When Gabriela Hearst says that her designs “don’t scream for attention, but show a presence,” she might as well be describing herself. Tall and strikingly beautiful, the Uruguay native can command a room without even uttering a word. Ample sophistication and aplomb do the talking.
The designer has channeled these characteristics into her eponymous label, and four seasons in, she counts a following of notable women as fans, among them Oscars favorite Brie Larson and Venezuelan entrepreneur Carmen Busquets.
Sentiments of luxury are present in every detail of Hearst’s life, from her elegant home in the West Village to the sense of romance and nostalgia that comes with stories of her childhood on the family ranch, surrounded by horses and cattle.
Those who have known Hearst – nee Perezutti – since those days are not surprised she ended up in fashion.
“I was just at my 20-year school reunion and everybody said, ‘You were the girl sketching in the back,’” she recalls. “I was designing everybody’s Quinceañera dresses. I was six years old when I watched Cinderella. When she got help from the little mouse and bird to do the dress, I was immediately transfixed by the idea that you can make clothes. And so I went to my grandmother’s closet, took her lace gowns and started cutting them into a dress.”
Her grandmother was less mad and more impressed by Gabriela’s creative spirit – something she explored further over the years by handpainting leather jackets, including one with the face of The Cure singer Robert Smith for a boyfriend. Yet a career in fashion, she admits, was not something she pursued actively. “I studied media,” the designer says. “I never thought of fashion as a possibility.”
At age 21, Hearst took a hiatus from her studies to model in Europe and eventually made her way to New York, where she worked as a sales director for a fashion showroom. I thought, “I can do this,” she says of designing, and before long, she and two partners were plotting to launch Candela, the contemporary brand that originated in Brooklyn with silk-screened T-Shirts. A decade later, the line is profitable and fueled her drive to add a more elevated collection.
“I felt that I wanted to work with these beautiful yarns,” she said. “I am a rancher and we create very high-end product on the ranch, from grass-fed organic meat to organic merino wool. I wanted to incorporate the values that we have on the ranch into the line—that means working with the best leathers, the best yarns, the best fabrics.”
Also, she adds, “The moment you put your own name on the label, you can no longer hide behind it. The integrity and conscience of the product reflect you. The clothes represent what you believe in, so you have to set the bar very high.”
Her background informs the lifestyle—from equestrian touches to wools sourced on the family ranch for special tweeds she is using in her Fall/Winter 2016 collection.
For this interview, Hearst wore an elegant wool suit from her label’s first season, inspired by a style her mother wore, with raw edges, distinct hardware stirrups and Savile Row touches, teamed with sturdy boots for a statement of sartorial chic. She matched the look with her new “Nina” bag, named for Nina Simone and shaped like a ball—or, as she playfully refers to it, the “Power Ball,” which already has the nod of approval from one of the world’s foremost design gurus.

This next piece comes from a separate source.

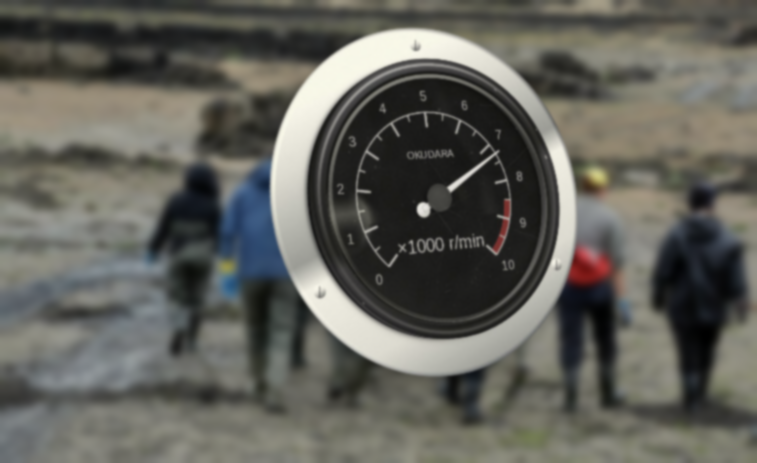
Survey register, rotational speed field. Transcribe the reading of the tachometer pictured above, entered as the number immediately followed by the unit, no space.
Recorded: 7250rpm
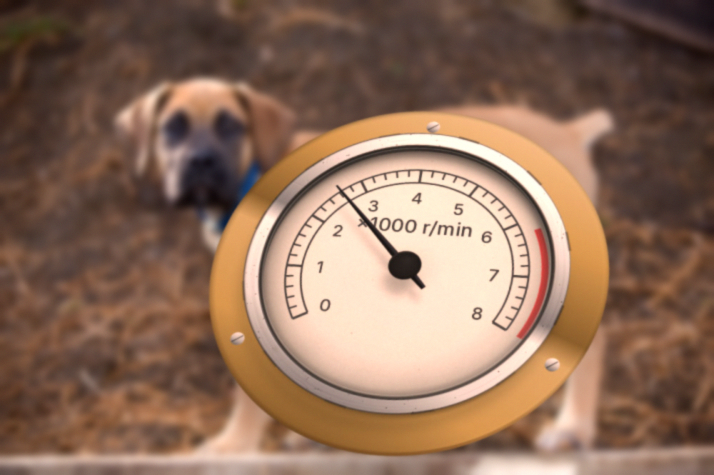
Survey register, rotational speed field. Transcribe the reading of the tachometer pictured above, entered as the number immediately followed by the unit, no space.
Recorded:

“I was going up in an elevator in London with this bag and noticed this guy checking out my bag,” she relates. “He said, ‘That’s a really cool bag, who makes it?’ and I told him I do. I was doing a run of 25 and he wanted to buy one for his wife. He gave me his business card and it was Jony Ive.”

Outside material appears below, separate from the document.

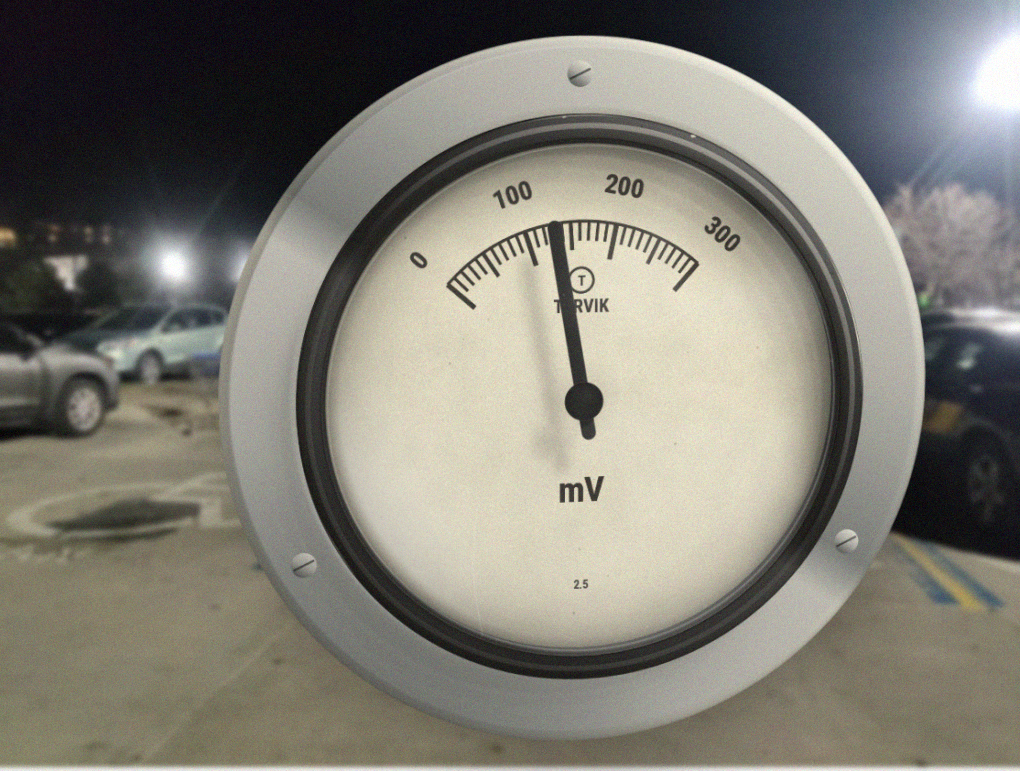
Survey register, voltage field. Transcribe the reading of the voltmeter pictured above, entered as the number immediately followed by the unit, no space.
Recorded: 130mV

The designer, who has three children and two stepchildren, calls her line “a real family business— I am Gabriela and Austin [her husband] is the Hearst. I am the designer and he thinks on the business side in very creative ways.”
Such a sense of creativity will bode well for the designer’s future. Hearst already sells the collection to stores like Barneys New York and Forty Five Ten in Dallas. A freestanding store and online retail experience are high on her agenda, though she admits that “very few people know what the landscape is going to look like in five years. Things are changing so fast that it’s so difficult to predict what is happening.”
And for that, she has a simple remedy. As she puts it, “You just have to stick to what you believe in and go your own path.”